Fatigue, pain, heat intolerance, mobility problems, visual impairment, anxiety, depression, and cognitive impairment are commonly found to be associated with work difficulties and poor productivity in MS patients [15]. MS is a complex disease that cannot be reduced to walking capacity, and patients must be assessed in many different aspects in each clinical examination [3, 5, 6]. In addition, the perspectives and preferences of a patient may and often do differ from the priorities of healthcare professionals. Heesen et al. found that vision, cognition, and mobility were the most important bodily functions from a patient perspective in a sample of 171 subjects with relapsing–remitting MS [16]. In the present study, visual impairment was not considered to be relevant by physicians—in contrast to patients’ opinion. The results of another quality of life assessment in MS involving 380 MS patients and 135 neurologists found a disagreement related to factors impacting health-related quality of life, with physicians focusing on physical aspects while patients considered vitality, pain, and mental health also to be relevant [17]. The management of such disruptive MS-related problems should be part of patient-centered care [3].
Clinician-rated EDSS is still the most common instrument used to assess the effectiveness of clinical interventions and to monitor disease progression despite the several shortcomings of this assessment tool [18], including inadequate assessment of several critical domains, such as cognitive performance, quality of life, and energy level [18, 19]. In this context, patient-reported outcome instruments may provide the means to fill the current gap in patient-centered impairment measures.

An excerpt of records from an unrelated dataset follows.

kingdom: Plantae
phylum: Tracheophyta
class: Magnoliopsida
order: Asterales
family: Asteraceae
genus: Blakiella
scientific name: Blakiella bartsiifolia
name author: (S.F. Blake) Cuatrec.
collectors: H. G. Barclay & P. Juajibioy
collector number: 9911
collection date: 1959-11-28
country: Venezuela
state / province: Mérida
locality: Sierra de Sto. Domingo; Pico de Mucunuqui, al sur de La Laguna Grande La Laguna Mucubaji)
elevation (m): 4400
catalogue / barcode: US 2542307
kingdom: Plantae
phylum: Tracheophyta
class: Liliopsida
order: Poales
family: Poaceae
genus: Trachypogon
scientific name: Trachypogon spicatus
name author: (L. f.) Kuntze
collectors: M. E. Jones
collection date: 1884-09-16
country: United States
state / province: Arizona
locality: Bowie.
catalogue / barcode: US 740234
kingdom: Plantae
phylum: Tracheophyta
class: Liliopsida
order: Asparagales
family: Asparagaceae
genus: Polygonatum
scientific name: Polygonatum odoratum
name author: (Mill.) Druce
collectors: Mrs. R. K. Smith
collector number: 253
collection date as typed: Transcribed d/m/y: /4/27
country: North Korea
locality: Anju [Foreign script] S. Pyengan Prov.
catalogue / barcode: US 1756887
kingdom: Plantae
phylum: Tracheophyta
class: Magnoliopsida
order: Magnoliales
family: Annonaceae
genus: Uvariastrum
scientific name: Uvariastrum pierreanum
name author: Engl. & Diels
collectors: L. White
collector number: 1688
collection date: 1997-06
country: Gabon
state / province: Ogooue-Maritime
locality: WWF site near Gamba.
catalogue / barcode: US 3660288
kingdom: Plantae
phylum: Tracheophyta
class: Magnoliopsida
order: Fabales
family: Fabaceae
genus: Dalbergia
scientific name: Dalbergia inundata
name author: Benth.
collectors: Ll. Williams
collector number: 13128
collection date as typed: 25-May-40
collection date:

Our study found that the SMSS is a robust unidimensional scale that shows good psychometric properties regarding internal consistency and item discrimination and information. The SMSS shows appropriate convergent validity with the EDSS and total number of relapses as well as a linear trend with other surrogate indicators of severity.
Green et al. [7] developed the SMSS to help patients to identify and communicate symptom severity in multiple functional domains relevant for MS. Using this scale, patients rate symptoms that lead to symptom-related limitations, as opposed to measures of disability like the EDSS [7, 8]. In a sample of 1865 patients with MS, the pain, ambulation, and fatigue domains of the SMSS significantly predicted patients’ perception of health [20].
This study has a major limitation. The study population included a sample of clinically stable relapsing–remitting MS patients with low physical disability. The results may thus not be generalizable to less stable subjects and other clinical subtypes (secondary or primary progressive forms). Despite this limitation, the sample of 218 subjects was managed in 17 different MS units on a national level, representing relapsing–remitting patients across the country.